_Excerpt to read_:
━━━
At the tail end of a rainy season supercharged by the climate phenomenon
known as El Nino, months of heavy rains have swamped a vast floodplain
running from the Bolivian Andes north to the Amazon basin. The flooding
has drowned some 22,500 head of cattle and destroyed an estimated
200,000 hectares (494,000 acres) of cropland.
Hardest hit are the eastern states of Beni and Santa Cruz, home to both
Morales' most vocal opposition and much of the agricultural land he
intends to redistribute as part of his sweeping land reform program.
Morales had originally hesitated to declare the floods a national
disaster in part because of a potential legal loophole in his land
reform law, passed last November with the aim of setting aside as much
as a fifth of the country's territory for Bolivia's poor.
The law grants Morales' government the power to expropriate land deemed
idle or fraudulently obtained. But it also contains a clause
indefinitely exempting declared disaster areas from the government's
biannual land inspections.
Local leaders in Beni and Santa Cruz, long opponents of Morales' land
reform, had sought a broad disaster declaration that according to some
interpretations of the law would have exempted their entire states from
the inspections, even areas unaffected by the floods.
But federal officials on Wednesday were drawing up a list of the areas
to be included in the disaster declaration limiting its scope despite
its "national" tag and leaving its impact on the land reform program
uncertain, reports AP.
Floodwaters on Wednesday slowly rose in the outskirts of Trinidad, the
Beni state capital 390 kilometers (240 miles) northeast of La Paz.
Morales has ordered plans to evacuate the city of 90,000 people, but
civil defense officials have said that a slightly raised highway ringing
the city center will likely be enough to keep the water at bay.
━━━
_Work item 1_:
Please arrange the records below as a Markdown table with the columns Row and Line, covering only the lines from the line with "Subvención ou" up to and including the last line of the records. Number each row, skip blank lines, and leave the pictures out.

_Information shown_:
━━━
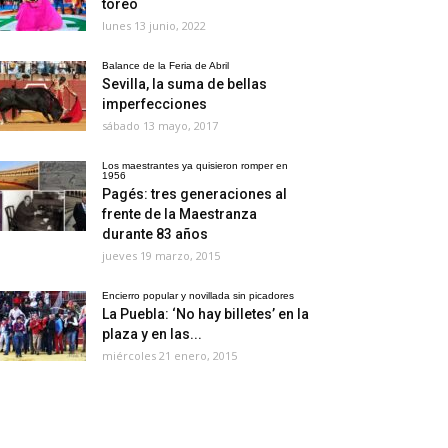
toreo
lunes 13 junio, 2022
Balance de la Feria de Abril
Sevilla, la suma de bellas
imperfecciones
sábado 13 mayo, 2017
Los maestrantes ya quisieron romper en
1956
Pagés: tres generaciones al
frente de la Maestranza
durante 83 años
jueves 19 marzo, 2015
Encierro popular y novillada sin picadores
La Puebla: ‘No hay billetes’ en la
plaza y en las...
miércoles 21 enero, 2015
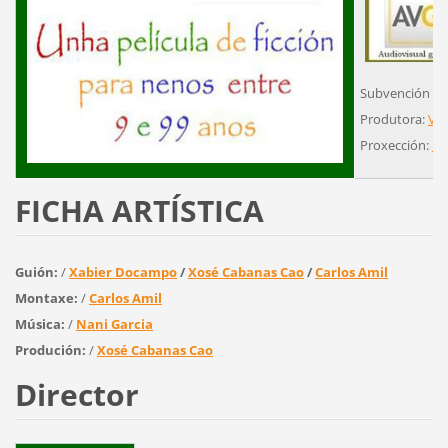
Subvención ou
Produtora:
Vim
Proxección:
Fe
FICHA ARTÍSTICA
Guión:
/
Xabier Docampo
/
Xosé Cabanas Cao
/
Carlos Amil
Montaxe:
/
Carlos Amil
Música:
/
Nani Garcia
Produción:
/
Xosé Cabanas Cao
Director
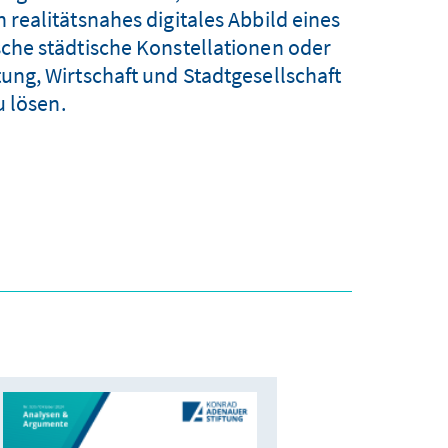
realitätsnahes digitales Abbild eines
che städtische Konstellationen oder
ng, Wirtschaft und Stadtgesellschaft
u lösen.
━━━
_Work item 2_:
Reproduce word for word the passage of the Bolivian flooding article from "Local leaders in" up to and including "northeast of La Paz.".

_Answer space 1_:
| Row | Line |
|---|---|
| 1 | Subvención ou |
| 2 | Produtora: |
| 3 | Vim |
| 4 | Proxección: |
| 5 | Fe |
| 6 | FICHA ARTÍSTICA |
| 7 | Guión: |
| 8 | / |
| 9 | Xabier Docampo |
| 10 | / |
| 11 | Xosé Cabanas Cao |
| 12 | / |
| 13 | Carlos Amil |
| 14 | Montaxe: |
| 15 | / |
| 16 | Carlos Amil |
| 17 | Música: |
| 18 | / |
| 19 | Nani Garcia |
| 20 | Produción: |
| 21 | / |
| 22 | Xosé Cabanas Cao |
| 23 | Director |
| 24 | realitätsnahes digitales Abbild eines |
| 25 | che städtische Konstellationen oder |
| 26 | ng, Wirtschaft und Stadtgesellschaft |
| 27 | u lösen. |

_Answer space 2_:
Local leaders in Beni and Santa Cruz, long opponents of Morales' land
reform, had sought a broad disaster declaration that according to some
interpretations of the law would have exempted their entire states from
the inspections, even areas unaffected by the floods.
But federal officials on Wednesday were drawing up a list of the areas
to be included in the disaster declaration limiting its scope despite
its "national" tag and leaving its impact on the land reform program
uncertain, reports AP.
Floodwaters on Wednesday slowly rose in the outskirts of Trinidad, the
Beni state capital 390 kilometers (240 miles) northeast of La Paz.